--- DATASET RECORDS Enclosed Below ---

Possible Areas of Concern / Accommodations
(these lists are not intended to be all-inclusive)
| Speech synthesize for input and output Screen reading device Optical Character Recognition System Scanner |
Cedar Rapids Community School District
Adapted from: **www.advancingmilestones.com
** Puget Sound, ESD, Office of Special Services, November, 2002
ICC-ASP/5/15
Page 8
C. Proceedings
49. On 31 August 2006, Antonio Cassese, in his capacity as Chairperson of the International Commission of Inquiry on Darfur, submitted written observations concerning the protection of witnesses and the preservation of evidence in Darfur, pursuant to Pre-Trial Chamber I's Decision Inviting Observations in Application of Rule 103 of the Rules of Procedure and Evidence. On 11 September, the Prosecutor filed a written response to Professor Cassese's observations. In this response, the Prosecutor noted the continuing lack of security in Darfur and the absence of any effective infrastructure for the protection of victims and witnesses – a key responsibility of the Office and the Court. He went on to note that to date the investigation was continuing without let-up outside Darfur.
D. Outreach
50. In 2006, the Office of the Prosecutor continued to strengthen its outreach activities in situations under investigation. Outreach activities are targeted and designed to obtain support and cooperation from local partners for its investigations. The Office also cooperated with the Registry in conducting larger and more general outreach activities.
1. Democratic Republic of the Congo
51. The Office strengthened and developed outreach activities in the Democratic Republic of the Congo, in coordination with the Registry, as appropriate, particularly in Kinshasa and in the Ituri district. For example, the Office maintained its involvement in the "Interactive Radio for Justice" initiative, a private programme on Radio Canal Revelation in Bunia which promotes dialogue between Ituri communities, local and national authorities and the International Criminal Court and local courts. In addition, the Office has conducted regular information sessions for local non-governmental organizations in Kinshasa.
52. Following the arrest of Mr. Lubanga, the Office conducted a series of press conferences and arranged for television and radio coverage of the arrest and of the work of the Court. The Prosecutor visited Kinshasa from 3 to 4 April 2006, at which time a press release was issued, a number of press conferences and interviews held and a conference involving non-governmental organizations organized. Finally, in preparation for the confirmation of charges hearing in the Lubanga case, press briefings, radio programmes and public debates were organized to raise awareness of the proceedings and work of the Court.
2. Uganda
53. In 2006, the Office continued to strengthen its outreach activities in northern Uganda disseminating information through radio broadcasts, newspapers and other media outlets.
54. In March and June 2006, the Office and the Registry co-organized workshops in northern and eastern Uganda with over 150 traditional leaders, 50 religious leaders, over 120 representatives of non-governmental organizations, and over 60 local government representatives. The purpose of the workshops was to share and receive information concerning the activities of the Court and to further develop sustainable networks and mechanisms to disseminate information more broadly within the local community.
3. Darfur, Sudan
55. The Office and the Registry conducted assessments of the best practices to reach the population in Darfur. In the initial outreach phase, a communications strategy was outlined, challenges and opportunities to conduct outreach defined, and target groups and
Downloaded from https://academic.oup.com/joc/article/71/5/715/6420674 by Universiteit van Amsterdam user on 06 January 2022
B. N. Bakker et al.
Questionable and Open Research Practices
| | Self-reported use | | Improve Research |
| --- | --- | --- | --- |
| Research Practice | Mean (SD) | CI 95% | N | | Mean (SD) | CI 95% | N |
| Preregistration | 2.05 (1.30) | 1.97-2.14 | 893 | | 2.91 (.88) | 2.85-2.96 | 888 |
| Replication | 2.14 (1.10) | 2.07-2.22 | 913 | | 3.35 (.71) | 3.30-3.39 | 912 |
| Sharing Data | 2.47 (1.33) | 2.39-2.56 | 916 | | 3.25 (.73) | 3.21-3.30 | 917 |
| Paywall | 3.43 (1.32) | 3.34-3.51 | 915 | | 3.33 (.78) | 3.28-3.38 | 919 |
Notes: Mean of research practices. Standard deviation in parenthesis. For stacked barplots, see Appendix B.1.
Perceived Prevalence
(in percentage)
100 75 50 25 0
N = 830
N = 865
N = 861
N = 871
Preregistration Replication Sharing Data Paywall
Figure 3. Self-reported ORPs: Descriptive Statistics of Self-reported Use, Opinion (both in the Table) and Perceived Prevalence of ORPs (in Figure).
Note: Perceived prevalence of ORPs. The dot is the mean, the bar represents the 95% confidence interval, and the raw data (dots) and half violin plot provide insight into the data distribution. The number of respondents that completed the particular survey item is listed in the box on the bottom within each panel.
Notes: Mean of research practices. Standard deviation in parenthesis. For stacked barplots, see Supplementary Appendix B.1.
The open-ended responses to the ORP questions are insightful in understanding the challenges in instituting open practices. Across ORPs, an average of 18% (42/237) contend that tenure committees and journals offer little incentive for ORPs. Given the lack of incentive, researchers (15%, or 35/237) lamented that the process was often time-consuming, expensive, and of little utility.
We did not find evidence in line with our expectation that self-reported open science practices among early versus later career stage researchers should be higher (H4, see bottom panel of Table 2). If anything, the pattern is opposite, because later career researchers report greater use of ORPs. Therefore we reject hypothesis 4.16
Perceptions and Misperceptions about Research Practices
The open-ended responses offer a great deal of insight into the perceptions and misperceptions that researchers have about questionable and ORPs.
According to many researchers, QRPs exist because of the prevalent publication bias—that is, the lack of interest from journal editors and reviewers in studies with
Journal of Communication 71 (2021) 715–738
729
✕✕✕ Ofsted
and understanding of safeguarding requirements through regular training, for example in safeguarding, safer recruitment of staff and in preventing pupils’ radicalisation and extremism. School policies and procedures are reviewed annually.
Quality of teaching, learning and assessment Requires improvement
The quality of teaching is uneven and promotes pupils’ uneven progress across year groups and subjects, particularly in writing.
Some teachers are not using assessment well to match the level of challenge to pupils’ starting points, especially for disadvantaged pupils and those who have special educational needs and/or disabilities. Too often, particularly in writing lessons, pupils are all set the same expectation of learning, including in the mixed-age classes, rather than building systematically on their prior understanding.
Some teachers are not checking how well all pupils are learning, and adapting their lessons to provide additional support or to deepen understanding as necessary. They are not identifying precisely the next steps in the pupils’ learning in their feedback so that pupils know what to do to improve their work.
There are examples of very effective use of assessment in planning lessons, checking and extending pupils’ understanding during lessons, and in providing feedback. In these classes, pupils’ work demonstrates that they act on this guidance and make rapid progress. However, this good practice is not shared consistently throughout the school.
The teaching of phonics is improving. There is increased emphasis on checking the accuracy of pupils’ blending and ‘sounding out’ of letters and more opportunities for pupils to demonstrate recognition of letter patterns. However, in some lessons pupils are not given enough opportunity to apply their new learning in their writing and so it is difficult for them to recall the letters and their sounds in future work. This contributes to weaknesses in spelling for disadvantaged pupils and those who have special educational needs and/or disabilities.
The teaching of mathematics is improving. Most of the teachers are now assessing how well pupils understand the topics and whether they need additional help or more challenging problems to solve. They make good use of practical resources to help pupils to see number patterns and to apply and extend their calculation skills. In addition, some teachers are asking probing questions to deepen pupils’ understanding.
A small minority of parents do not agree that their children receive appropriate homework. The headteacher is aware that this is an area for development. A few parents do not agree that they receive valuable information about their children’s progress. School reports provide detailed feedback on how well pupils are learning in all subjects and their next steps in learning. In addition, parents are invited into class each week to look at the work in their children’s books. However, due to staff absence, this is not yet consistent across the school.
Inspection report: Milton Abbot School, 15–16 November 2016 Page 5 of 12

--- End of Enclosed DATASET RECORDS ---

Where does the string "Prosecutor" appear in the records above? Show every line that holds it.

• **EXERCISE ANSWER**:
49. On 31 August 2006, Antonio Cassese, in his capacity as Chairperson of the International Commission of Inquiry on Darfur, submitted written observations concerning the protection of witnesses and the preservation of evidence in Darfur, pursuant to Pre-Trial Chamber I's Decision Inviting Observations in Application of Rule 103 of the Rules of Procedure and Evidence. On 11 September, the Prosecutor filed a written response to Professor Cassese's observations. In this response, the Prosecutor noted the continuing lack of security in Darfur and the absence of any effective infrastructure for the protection of victims and witnesses – a key responsibility of the Office and the Court. He went on to note that to date the investigation was continuing without let-up outside Darfur.
50. In 2006, the Office of the Prosecutor continued to strengthen its outreach activities in situations under investigation. Outreach activities are targeted and designed to obtain support and cooperation from local partners for its investigations. The Office also cooperated with the Registry in conducting larger and more general outreach activities.
52. Following the arrest of Mr. Lubanga, the Office conducted a series of press conferences and arranged for television and radio coverage of the arrest and of the work of the Court. The Prosecutor visited Kinshasa from 3 to 4 April 2006, at which time a press release was issued, a number of press conferences and interviews held and a conference involving non-governmental organizations organized. Finally, in preparation for the confirmation of charges hearing in the Lubanga case, press briefings, radio programmes and public debates were organized to raise awareness of the proceedings and work of the Court.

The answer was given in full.